#Collaborative Filtering (User-Item Matrix)

In [110]:
import pandas as pd
import numpy as np
from sklearn.model_selection import train_test_split
from sklearn.neighbors import NearestNeighbors
from sklearn.metrics.pairwise import cosine_similarity
from scipy.sparse import csr_matrix
from collections import Counter
from IPython.display import display


In [111]:
# Load datasets
df = pd.read_csv("/content/movies.csv")
ratings_df = pd.read_csv("/content/ratings.csv")

In [112]:
# Merge ratings with movie titles
ratings_with_titles = pd.merge(ratings_df, df[['movieId', 'title']], on='movieId', how='left')

# Split into train/test
train_data, test_data = train_test_split(ratings_with_titles, test_size=0.2, random_state=42)


In [113]:
# Create mappings
unique_users = train_data['userId'].unique()
unique_movies = train_data['movieId'].unique()

In [114]:
user_to_index = {uid: idx for idx, uid in enumerate(unique_users)}
index_to_user = {idx: uid for uid, idx in user_to_index.items()}
movie_to_index = {mid: idx for idx, mid in enumerate(unique_movies)}
index_to_movie = {idx: mid for mid, idx in movie_to_index.items()}

In [115]:
# Create user-item sparse matrix for training
train_matrix = csr_matrix((
    train_data['rating'],
    (
        train_data['userId'].map(user_to_index),
        train_data['movieId'].map(movie_to_index)
    )
))


In [116]:
# Train KNN model
def train_knn_model(matrix, n_neighbors=10):
    model = NearestNeighbors(metric="cosine", algorithm="brute", n_neighbors=n_neighbors)
    model.fit(matrix)
    return model

In [117]:
# Recommend top N movies
def recommend_movies(user_id, knn_model, train_matrix, n_recommendations=5):
    if user_id not in user_to_index:
        return []

    user_idx = user_to_index[user_id]
    distances, indices = knn_model.kneighbors(train_matrix[user_idx], n_neighbors=knn_model.n_neighbors)
    similar_users = indices.flatten()[1:]

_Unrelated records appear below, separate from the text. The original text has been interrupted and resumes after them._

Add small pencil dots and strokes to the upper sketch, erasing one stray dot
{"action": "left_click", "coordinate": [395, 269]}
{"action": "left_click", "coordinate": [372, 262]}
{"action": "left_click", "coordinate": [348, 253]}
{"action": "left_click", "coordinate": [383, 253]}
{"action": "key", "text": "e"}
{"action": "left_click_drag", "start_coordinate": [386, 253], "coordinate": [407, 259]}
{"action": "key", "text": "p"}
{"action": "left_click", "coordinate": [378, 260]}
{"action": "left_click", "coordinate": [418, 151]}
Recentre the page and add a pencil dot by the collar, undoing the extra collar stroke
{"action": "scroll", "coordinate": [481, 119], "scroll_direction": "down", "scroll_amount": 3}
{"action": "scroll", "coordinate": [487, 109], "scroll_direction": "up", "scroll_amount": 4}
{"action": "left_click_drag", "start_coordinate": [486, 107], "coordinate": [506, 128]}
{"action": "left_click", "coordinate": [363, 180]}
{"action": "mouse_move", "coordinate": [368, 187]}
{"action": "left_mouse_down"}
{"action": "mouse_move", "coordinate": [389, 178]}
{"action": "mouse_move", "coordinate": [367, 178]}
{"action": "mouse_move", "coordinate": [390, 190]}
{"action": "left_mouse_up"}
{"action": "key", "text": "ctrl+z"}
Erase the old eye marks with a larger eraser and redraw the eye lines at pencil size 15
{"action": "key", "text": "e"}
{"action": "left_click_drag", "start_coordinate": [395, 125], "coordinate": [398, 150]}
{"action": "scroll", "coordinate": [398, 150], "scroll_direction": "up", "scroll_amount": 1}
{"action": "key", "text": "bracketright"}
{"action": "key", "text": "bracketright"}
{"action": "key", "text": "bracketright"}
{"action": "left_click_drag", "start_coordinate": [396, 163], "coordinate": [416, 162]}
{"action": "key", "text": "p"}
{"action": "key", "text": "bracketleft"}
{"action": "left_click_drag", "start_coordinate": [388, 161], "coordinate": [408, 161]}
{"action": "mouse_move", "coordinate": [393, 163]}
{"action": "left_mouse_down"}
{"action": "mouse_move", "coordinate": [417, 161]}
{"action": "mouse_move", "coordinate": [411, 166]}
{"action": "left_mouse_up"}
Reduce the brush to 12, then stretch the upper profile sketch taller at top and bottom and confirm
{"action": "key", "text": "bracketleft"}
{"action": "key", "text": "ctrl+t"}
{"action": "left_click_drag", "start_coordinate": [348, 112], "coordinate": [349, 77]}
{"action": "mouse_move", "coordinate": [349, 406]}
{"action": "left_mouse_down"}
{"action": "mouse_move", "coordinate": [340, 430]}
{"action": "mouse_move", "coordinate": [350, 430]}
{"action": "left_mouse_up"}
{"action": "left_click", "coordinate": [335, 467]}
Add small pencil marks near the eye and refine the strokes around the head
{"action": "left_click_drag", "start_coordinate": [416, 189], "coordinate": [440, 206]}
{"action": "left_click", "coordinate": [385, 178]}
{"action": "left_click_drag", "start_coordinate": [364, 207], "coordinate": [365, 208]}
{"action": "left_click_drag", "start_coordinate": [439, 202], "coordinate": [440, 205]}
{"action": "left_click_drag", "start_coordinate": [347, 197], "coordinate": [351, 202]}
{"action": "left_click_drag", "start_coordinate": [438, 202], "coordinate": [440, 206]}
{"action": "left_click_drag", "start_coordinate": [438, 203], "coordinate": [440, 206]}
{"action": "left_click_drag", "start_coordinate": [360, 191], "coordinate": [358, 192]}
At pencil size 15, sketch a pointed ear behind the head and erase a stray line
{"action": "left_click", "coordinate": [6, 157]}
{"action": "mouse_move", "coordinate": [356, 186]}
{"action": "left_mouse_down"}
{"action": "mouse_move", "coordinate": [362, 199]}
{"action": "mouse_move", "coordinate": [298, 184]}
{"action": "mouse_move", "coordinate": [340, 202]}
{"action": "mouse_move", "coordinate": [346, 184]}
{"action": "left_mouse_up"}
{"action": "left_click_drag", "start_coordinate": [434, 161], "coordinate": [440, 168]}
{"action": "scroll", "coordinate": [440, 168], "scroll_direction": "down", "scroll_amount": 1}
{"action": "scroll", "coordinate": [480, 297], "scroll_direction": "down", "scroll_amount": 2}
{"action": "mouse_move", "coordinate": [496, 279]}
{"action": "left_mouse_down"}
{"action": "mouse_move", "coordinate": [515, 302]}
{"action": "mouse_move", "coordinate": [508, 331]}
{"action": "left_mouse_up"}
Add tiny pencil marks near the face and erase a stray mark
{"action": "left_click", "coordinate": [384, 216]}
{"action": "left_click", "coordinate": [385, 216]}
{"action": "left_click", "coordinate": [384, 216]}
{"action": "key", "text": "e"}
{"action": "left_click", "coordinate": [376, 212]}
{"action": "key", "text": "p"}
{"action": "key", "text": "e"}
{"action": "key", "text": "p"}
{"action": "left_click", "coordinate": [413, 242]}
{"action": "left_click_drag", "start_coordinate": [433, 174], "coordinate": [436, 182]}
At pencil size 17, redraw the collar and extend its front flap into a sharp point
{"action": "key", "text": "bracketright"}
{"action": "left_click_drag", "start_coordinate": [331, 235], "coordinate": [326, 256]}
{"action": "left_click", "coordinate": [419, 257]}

    # Gather recommendations
    movie_counter = Counter()
    for user in similar_users:
        rated = train_matrix[user].nonzero()[1]
        movie_counter.update(rated)

    # Remove already seen movies
    seen = set(train_matrix[user_idx].nonzero()[1])
    for s in seen:
        movie_counter.pop(s, None)

    # Top-N recommendations
    top_indices = [idx for idx, _ in movie_counter.most_common(n_recommendations)]
    top_movie_ids = [index_to_movie[i] for i in top_indices]
    return top_movie_ids


In [118]:
# Precision@k metric
def precision_at_k(recommended, actual, k):
    recommended = recommended[:k]
    hits = len(set(recommended) & set(actual))
    return hits / k if k > 0 else 0

In [119]:
# Evaluate KNN for different k values
def evaluate_knn_k_values(user_id, k_values, train_matrix, test_data, df_movies):
    user_actual = test_data[test_data['userId'] == user_id]['movieId'].tolist()
    if not user_actual:
        print("User has no data in the test set.")
        return

    for k in k_values:
        print(f"\n🔍 Evaluating n_neighbors = {k}")
        knn_model = train_knn_model(train_matrix, n_neighbors=k)
        recommended_ids = recommend_movies(user_id, knn_model, train_matrix, n_recommendations=5)

        precision = precision_at_k(recommended_ids, user_actual, 5)
        print(f"🎯 Precision@5: {precision:.2f}")

        recommended_titles = df_movies[df_movies['movieId'].isin(recommended_ids)][['title']]
        display(recommended_titles)


In [120]:
# Get input from user
user_input = input("Please enter your user ID: ").strip()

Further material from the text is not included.